Why Ohio Will Decide the Presidential Race
Why Ohio Will Decide the Presidential Race
Barack Obama speaks in a different dialect when he stops in Ohio, which seems to be every other day now. Even when delivering his basic stump speech, he will aim a few extra Buckeye-friendly zingers at his rival, Mitt Romney. “Does anybody actually look at that guy and think, ‘Man, he’s really into coal’?” the President asked recently at a rally in Athens. “I wasn’t born into fame and fortune,” he continued. “Nobody was picking me-‘Boy, that guy Barack Obama, he’s going to be President someday.’”

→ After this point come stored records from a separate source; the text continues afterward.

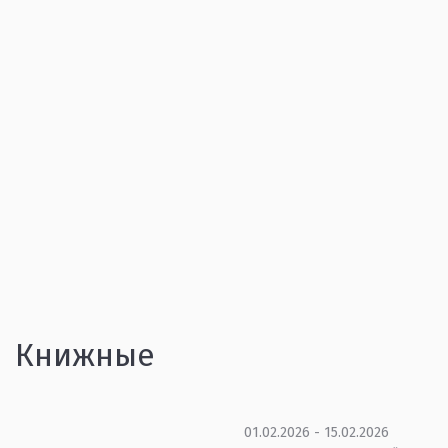
Книжные
01.02.2026 - 15.02.2026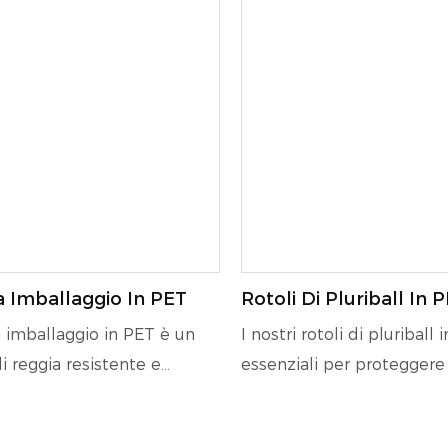
 Imballaggio In PET
Rotoli Di Pluriball In 
a imballaggio in PET è un
I nostri rotoli di pluriball
i reggia resistente e
essenziali per proteggere 
alizzato in polietilene
fragili durante la spedizio
o. È comunemente utilizzato
stoccaggio. Il design resi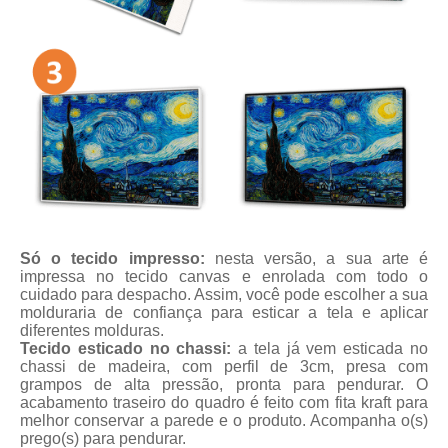
Só o tecido impresso:
nesta versão, a sua arte é
impressa no tecido canvas e enrolada com todo o
cuidado para despacho. Assim, você pode escolher a sua
molduraria de confiança para esticar a tela e aplicar
diferentes molduras.
Tecido esticado no chassi:
a tela já vem esticada no
chassi de madeira, com perfil de 3cm, presa com
grampos de alta pressão, pronta para pendurar. O
acabamento traseiro do quadro é feito com fita kraft para
melhor conservar a parede e o produto. Acompanha o(s)
prego(s) para pendurar.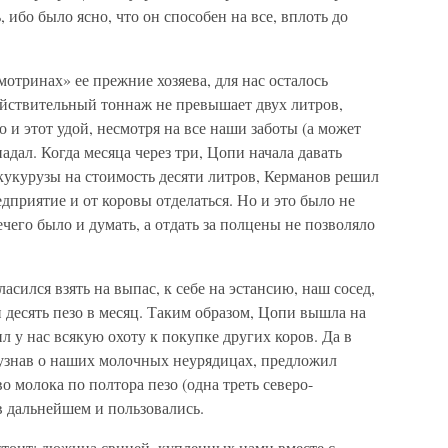
 ибо было ясно, что он способен на все, вплоть до
отринах» ее прежние хозяева, для нас осталось
 действительный тоннаж не превышает двух литров,
 и этот удой, несмотря на все наши заботы (а может
адал. Когда месяца через три, Цопи начала давать
 кукурузы на стоимость десяти литров, Керманов решил
дприятие и от коровы отделаться. Но и это было не
ечего было и думать, а отдать за полцены не позволяло
асился взять на выпас, к себе на эстансию, наш сосед,
 десять пезо в месяц. Таким образом, Цопи вышла на
л у нас всякую охоту к покупке других коров. Да в
 узнав о наших молочных неурядицах, предложил
 молока по полтора пезо (одна треть северо-
в дальнейшем и пользовались.
стоит: дюжина свиней, купленных нами вместе с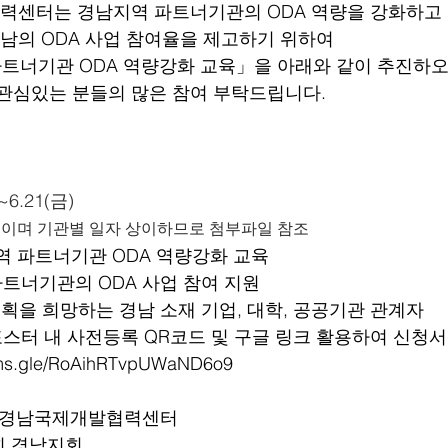
센터는 경남지역 파트너기관의 ODA 역량을 강화하고 
남의 ODA 사업 참여율을 제고하기 위하여 
파트너기관 ODA 역량강화 교육」을 아래와 같이 추진하오
관심있는 분들의 많은 참여 부탁드립니다.
)~6.21(금)
육이며 기관별 일자 상이하므로 첨부파일 참조
지역 파트너기관 ODA 역량강화 교육
파트너기관의 ODA 사업 참여 지원
기획을 희망하는 경남 소재 기업, 대학, 공공기관 관계자
포스터 내 사전등록 QR코드 및 구글 링크 활용하여 신청서
orms.gle/RoAihRTvpUWaND6o9
 경남국제개발협력센터
 경남지회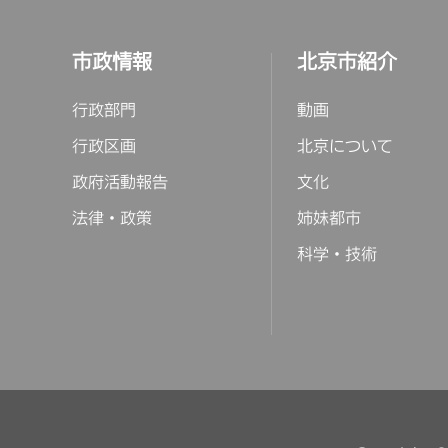
市政情報
北京市紹介
行政部門
動画
行政区画
北京について
政府活動報告
文化
法律・政策
姉妹都市
科学・技術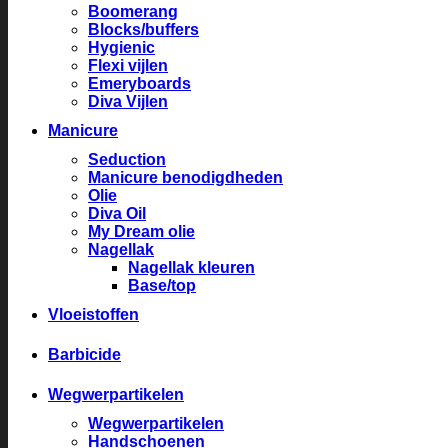
Boomerang
Blocks/buffers
Hygienic
Flexi vijlen
Emeryboards
Diva Vijlen
Manicure
Seduction
Manicure benodigdheden
Olie
Diva Oil
My Dream olie
Nagellak
Nagellak kleuren
Base/top
Vloeistoffen
Barbicide
Wegwerpartikelen
Wegwerpartikelen
Handschoenen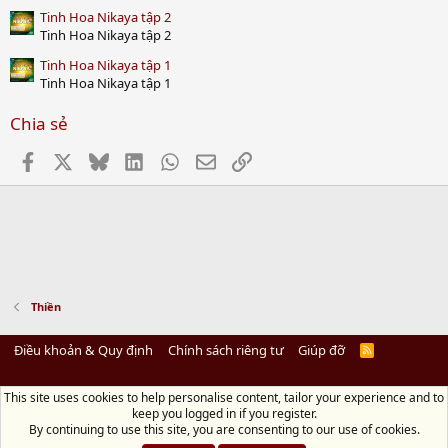
Tinh Hoa Nikaya tập 2
Tinh Hoa Nikaya tập 2
Tinh Hoa Nikaya tập 1
Tinh Hoa Nikaya tập 1
Chia sẻ
Facebook
X
Bluesky
LinkedIn
WhatsApp
Email
Link
Thiền
Điều khoản & Quy định
Chính sách riêng tư
Giúp đỡ
R
S
S
This site uses cookies to help personalise content, tailor your experience and to
Diệu Pháp Âm
keep you logged in if you register.
Chùa Diệu Pháp - Số 72/14 Phú Mỹ, Phú Hòa Đông, Củ Chi, TP.HCM
(Xem Bản
By continuing to use this site, you are consenting to our use of cookies.
đồ)
Điện thoại: 028.36208438 | Email:
bientap@dieuphapam.net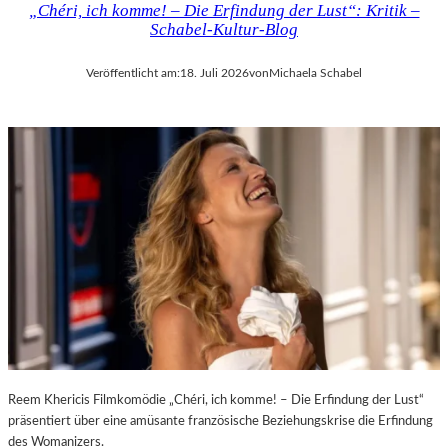
„Chéri, ich komme! – Die Erfindung der Lust“: Kritik –
D
H
Schabel-Kultur-Blog
E
M
R
A
Veröffentlicht am:
18. Juli 2026
von
Michaela Schabel
L
R
A
T
N
H
D
A
–
L
K
E
Ü
R
N
S
S
„
T
E
L
R
E
S
R
T
,
E
T
L
E
E
Reem Khericis Filmkomödie „Chéri, ich komme! – Die Erfindung der Lust“
R
T
präsentiert über eine amüsante französische Beziehungskrise die Erfindung
M
Z
des Womanizers.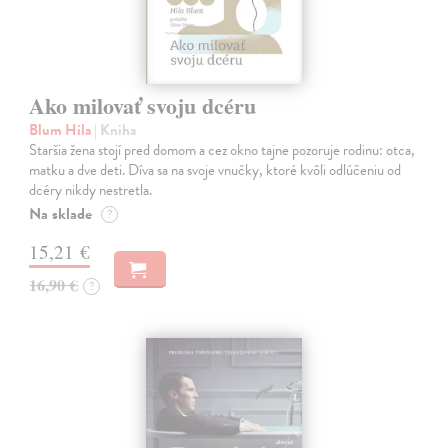
Ako milovať svoju dcéru
Blum Hila
| Kniha
Staršia žena stojí pred domom a cez okno tajne pozoruje rodinu: otca,
matku a dve deti. Díva sa na svoje vnučky, ktoré kvôli odlúčeniu od
dcéry nikdy nestretla.
Na sklade
?
15,21 €
16,90 €
?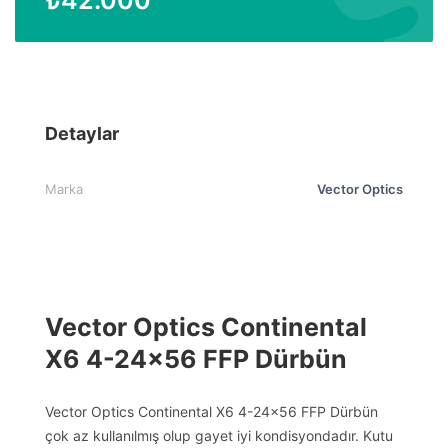
Detaylar
Marka
Vector Optics
Vector Optics Continental
X6 4-24×56 FFP Dürbün
Vector Optics Continental X6 4-24×56 FFP Dürbün
çok az kullanılmış olup gayet iyi kondisyondadır. Kutu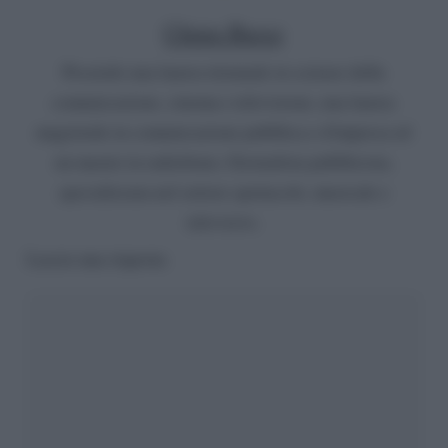
Chiara Russo
Possiedo una laurea triennale in scienze della
comunicazione, cinema e televisione, una laurea
magistrale in comunicazione pubblica e d'impresa ed
un master in radiofonia. Giornalista pubblicista,
specializzata nel settore spettacolo, musicale e
televisivo.
Lascia una risposta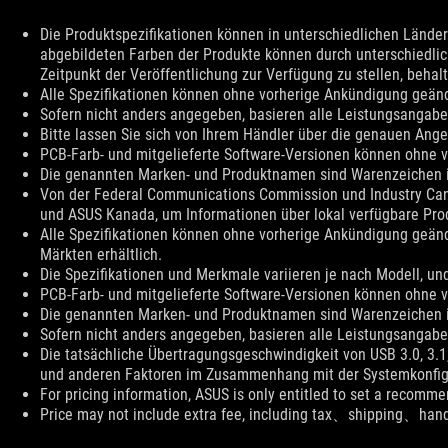
Disclaimer
Die Produktspezifikationen können in unterschiedlichen Ländern
abgebildeten Farben der Produkte können durch unterschiedli
Zeitpunkt der Veröffentlichung zur Verfügung zu stellen, beh
Alle Spezifikationen können ohne vorherige Ankündigung geän
Sofern nicht anders angegeben, basieren alle Leistungsangab
Bitte lassen Sie sich von Ihrem Händler über die genauen Angeb
PCB-Farb- und mitgelieferte Software-Versionen können ohne 
Die genannten Marken- und Produktnamen sind Warenzeichen i
Von der Federal Communications Commission und Industry Cana
und ASUS Kanada, um Informationen über lokal verfügbare Prod
Alle Spezifikationen können ohne vorherige Ankündigung geänd
Märkten erhältlich.
Die Spezifikationen und Merkmale variieren je nach Modell, un
PCB-Farb- und mitgelieferte Software-Versionen können ohne 
Die genannten Marken- und Produktnamen sind Warenzeichen i
Sofern nicht anders angegeben, basieren alle Leistungsangab
Die tatsächliche Übertragungsgeschwindigkeit von USB 3.0, 3.1
und anderen Faktoren im Zusammenhang mit der Systemkonfig
For pricing information, ASUS is only entitled to set a recommen
Price may not include extra fee, including tax、shipping、han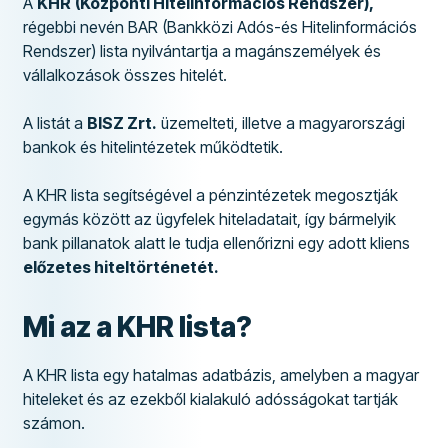
A
KHR
(Központi Hitelinformációs Rendszer),
régebbi nevén BAR (Bankközi Adós-és Hitelinformációs
Rendszer) lista nyilvántartja a magánszemélyek és
vállalkozások összes hitelét.
A listát a
BISZ Zrt.
üzemelteti, illetve a magyarországi
bankok és hitelintézetek működtetik.
A KHR lista segítségével a pénzintézetek megosztják
egymás között az ügyfelek hiteladatait, így bármelyik
bank pillanatok alatt le tudja ellenőrizni egy adott kliens
előzetes hiteltörténetét.
Mi az a KHR lista?
A KHR lista egy hatalmas adatbázis, amelyben a magyar
hiteleket és az ezekből kialakuló adósságokat tartják
számon.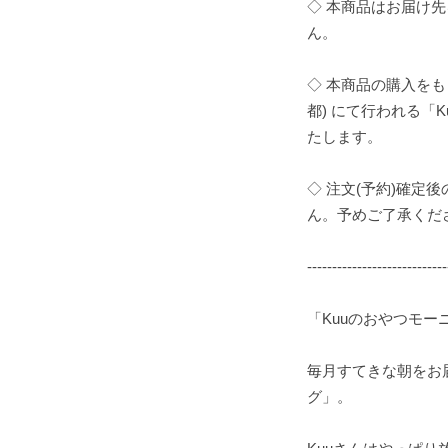
◇ 本商品はお届け
ん。
◇ 本商品の購入をもって、
都) にて行われる「
たします。
◇ 注文(予約)確定
ん。予めご了承くだ
----------------------------
「Kuuのおやつモー
毎月すてきな朝をお届
グ」。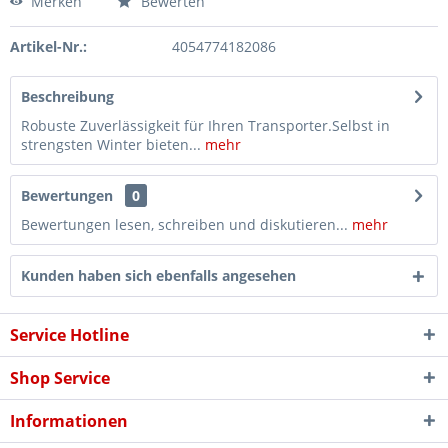
Merken
Bewerten
Artikel-Nr.:
4054774182086
Beschreibung
Robuste Zuverlässigkeit für Ihren Transporter.Selbst in
strengsten Winter bieten...
mehr
Bewertungen
0
Bewertungen lesen, schreiben und diskutieren...
mehr
Kunden haben sich ebenfalls angesehen
Service Hotline
Shop Service
Informationen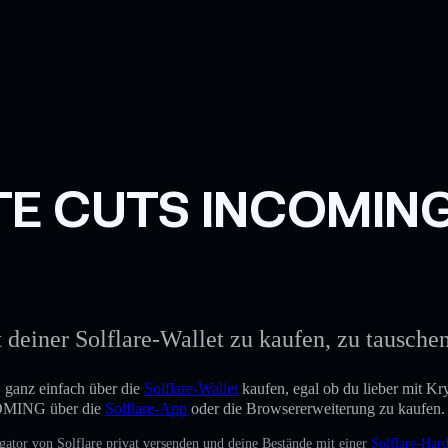
E CUTS INCOMING m
einer Solflare-Wallet zu kaufen, zu tauschen o
anz einfach über die
Solflare-Wallet
kaufen, egal ob du lieber mit K
COMING über die
Solflare-App
oder die Browsererweiterung zu kaufen.
gator von Solflare privat versenden und deine Bestände mit einer
Solflare-Har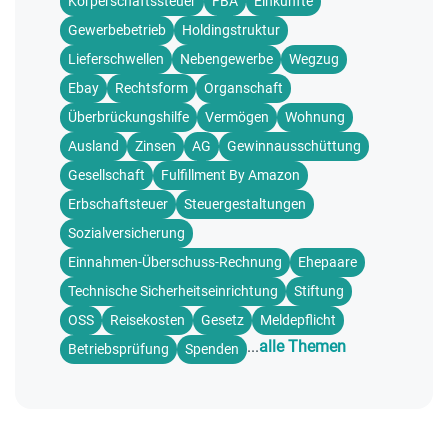
Körperschaftssteuer
FBA
Einkünfte
Gewerbebetrieb
Holdingstruktur
Lieferschwellen
Nebengewerbe
Wegzug
Ebay
Rechtsform
Organschaft
Überbrückungshilfe
Vermögen
Wohnung
Ausland
Zinsen
AG
Gewinnausschüttung
Gesellschaft
Fulfillment By Amazon
Erbschaftsteuer
Steuergestaltungen
Sozialversicherung
Einnahmen-Überschuss-Rechnung
Ehepaare
Technische Sicherheitseinrichtung
Stiftung
OSS
Reisekosten
Gesetz
Meldepflicht
...
alle Themen
Betriebsprüfung
Spenden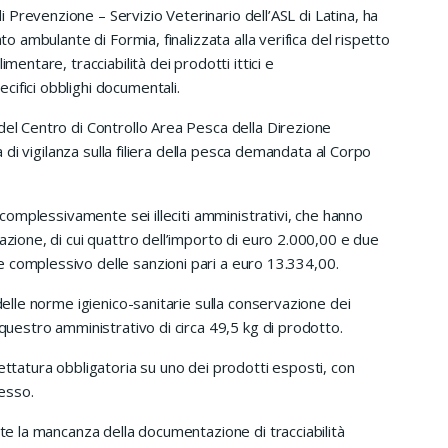
Prevenzione – Servizio Veterinario dell’ASL di Latina, ha
to ambulante di Formia, finalizzata alla verifica del rispetto
mentare, tracciabilità dei prodotti ittici e
ifici obblighi documentali.
del Centro di Controllo Area Pesca della Direzione
tà di vigilanza sulla filiera della pesca demandata al Corpo
i complessivamente sei illeciti amministrativi, che hanno
azione, di cui quattro dell’importo di euro 2.000,00 e due
 complessivo delle sanzioni pari a euro 13.334,00.
 delle norme igienico-sanitarie sulla conservazione dei
equestro amministrativo di circa 49,5 kg di prodotto.
ettatura obbligatoria su uno dei prodotti esposti, con
esso.
ate la mancanza della documentazione di tracciabilità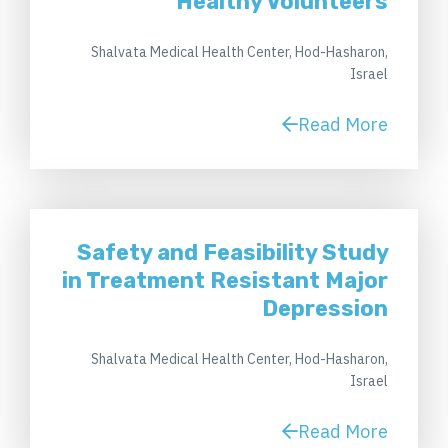
Healthy Volunteers
Shalvata Medical Health Center, Hod-Hasharon,
Israel
Read More
Safety and Feasibility Study
in Treatment Resistant Major
Depression
Shalvata Medical Health Center, Hod-Hasharon,
Israel
Read More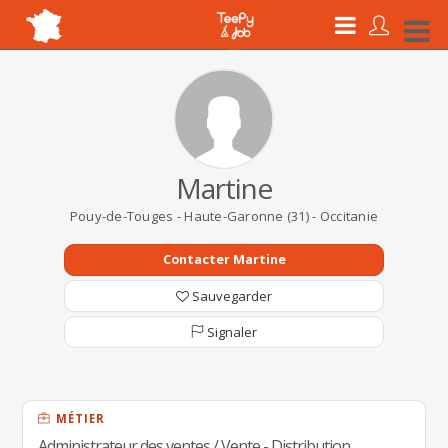
Martine
Pouy-de-Touges - Haute-Garonne (31) - Occitanie
Contacter Martine
Sauvegarder
Signaler
MÉTIER
Administrateur des ventes / Vente - Distribution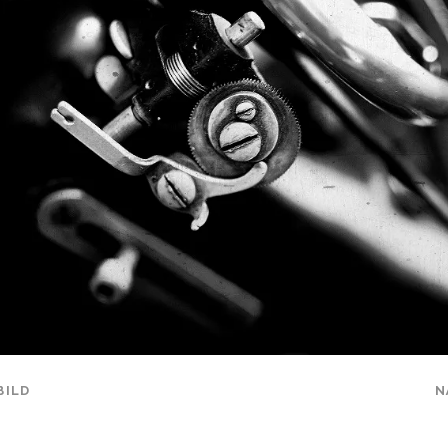
BILD
N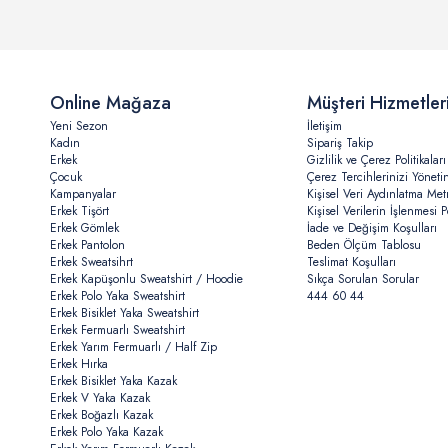
Online Mağaza
Müşteri Hizmetler
Yeni Sezon
İletişim
Kadın
Sipariş Takip
Erkek
Gizlilik ve Çerez Politikaları
Çocuk
Çerez Tercihlerinizi Yöneti
Kampanyalar
Kişisel Veri Aydınlatma Met
Erkek Tişört
Kişisel Verilerin İşlenmesi Po
Erkek Gömlek
İade ve Değişim Koşulları
Erkek Pantolon
Beden Ölçüm Tablosu
Erkek Sweatsihrt
Teslimat Koşulları
Erkek Kapüşonlu Sweatshirt / Hoodie
Sıkça Sorulan Sorular
Erkek Polo Yaka Sweatshirt
444 60 44
Erkek Bisiklet Yaka Sweatshirt
Erkek Fermuarlı Sweatshirt
Erkek Yarım Fermuarlı / Half Zip
Erkek Hırka
Erkek Bisiklet Yaka Kazak
Erkek V Yaka Kazak
Erkek Boğazlı Kazak
Erkek Polo Yaka Kazak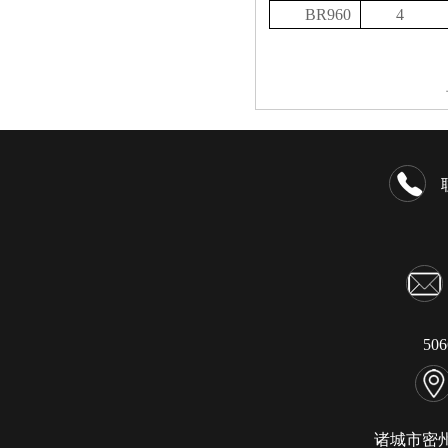
BR960
4
50
诸城市密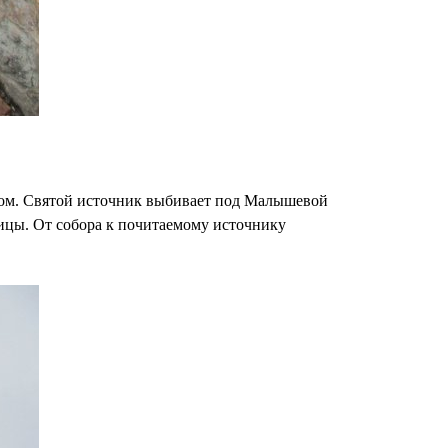
ном. Святой источник выбивает под Малышевой
ницы. От собора к почитаемому источнику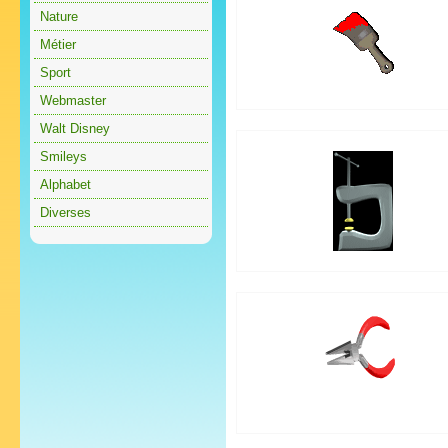
Nature
Métier
Sport
Webmaster
Walt Disney
Smileys
Alphabet
Diverses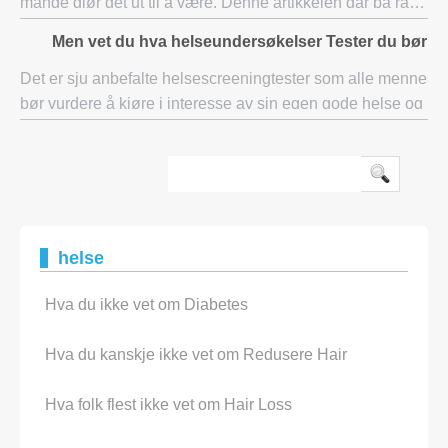
mange gjør det ut til å være. Denne artikkelen går på råd
om hvor mange personer som har taklet sykdommen sin.
Men vet du hva helseundersøkelser Tester du bør H
Spre myter og gi nøyaktig informasjon om
Det er sju anbefalte helsescreeningtester som alle mennesk
bør vurdere å kjøre i interesse av sin egen gode helse og la
levetid. Alle de syv testene ikke gjelder for alle mennesker. F
av disse
helse
Hva du ikke vet om Diabetes
Hva du kanskje ikke vet om Redusere Hair
Hva folk flest ikke vet om Hair Loss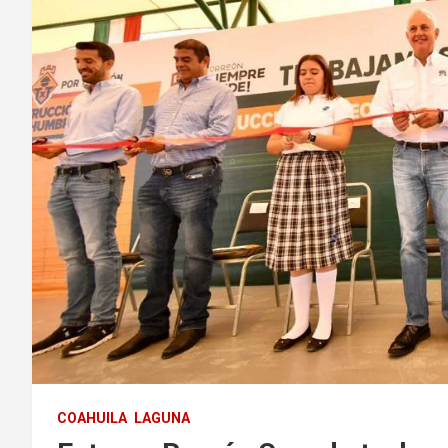
COAHUILA
LAGUNA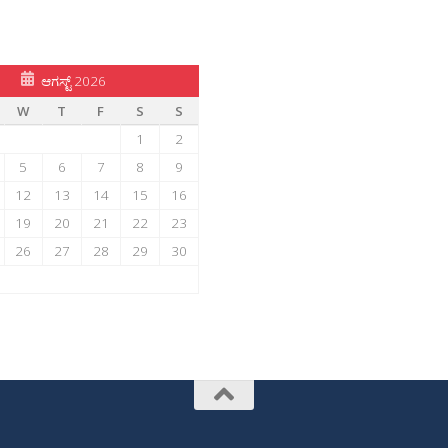
ಆಗಸ್ಟ್ 2026
W
T
F
S
S
1
2
5
6
7
8
9
12
13
14
15
16
19
20
21
22
23
26
27
28
29
30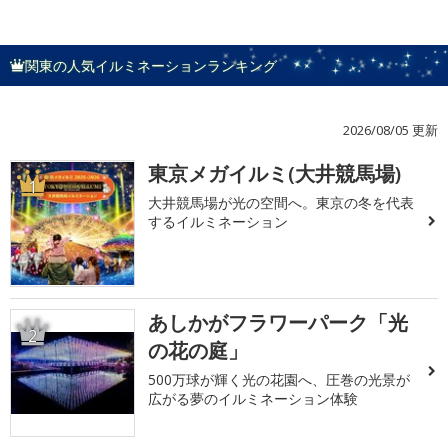
関東の人気イルミネーションランキング
2026/08/05 更新
東京メガイルミ(大井競馬場)
1
大井競馬場が光の空間へ。東京の冬を代表
するイルミネーション
あしかがフラワーパーク「光
2
の花の庭」
500万球が輝く光の花園へ、圧巻の光景が
広がる夢のイルミネーション体験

On flat screens now from Marietta to Toledo, there is one particularly edgy chord being struck: “Mitt Romney. Not one of us.” That phrase was once used as racial code by Southern segregationists to rouse white voters. Obama uses it to paint Romney as a sort of rich Uncle Pennybags, defined by his Cayman Islands holdings, a Swiss bank account and his opposition to Obama’s auto-industry bailout. “We won’t take your vast business advice,” Obama thunders at his rival on the stump.
Obama once decried such tactics as a relic of the past, but one need only look at the polls to see why he has dusted them off for 2012. As his margins in swing states shrink to a hairbreadth or vanish altogether, Ohio has emerged as the President’s firewall, its 18 electoral votes his best hope of stopping the surging Romney campaign from winning the White House. It’s a familiar role for the state that has voted for the winning candidate in 27 of the past 29 presidential elections. Obama’s Chicago operation is well aware of the tradition: no Republican has ever won the presidency without carrying Ohio.
A new Ohio poll for TIME by Abt SRBI shows that Romney still has a ways to go with just two weeks remaining. Among those who have already voted and those who are likely to vote, Obama holds a clear advantage, winning 49% of the state, compared with Romney’s 44%. The President’s advantage is accounted for by those who say they have already voted, a group Obama is winning by a 2-to-1 ratio. Among those likely to vote who had not yet cast a ballot, the race is tied at 45% each.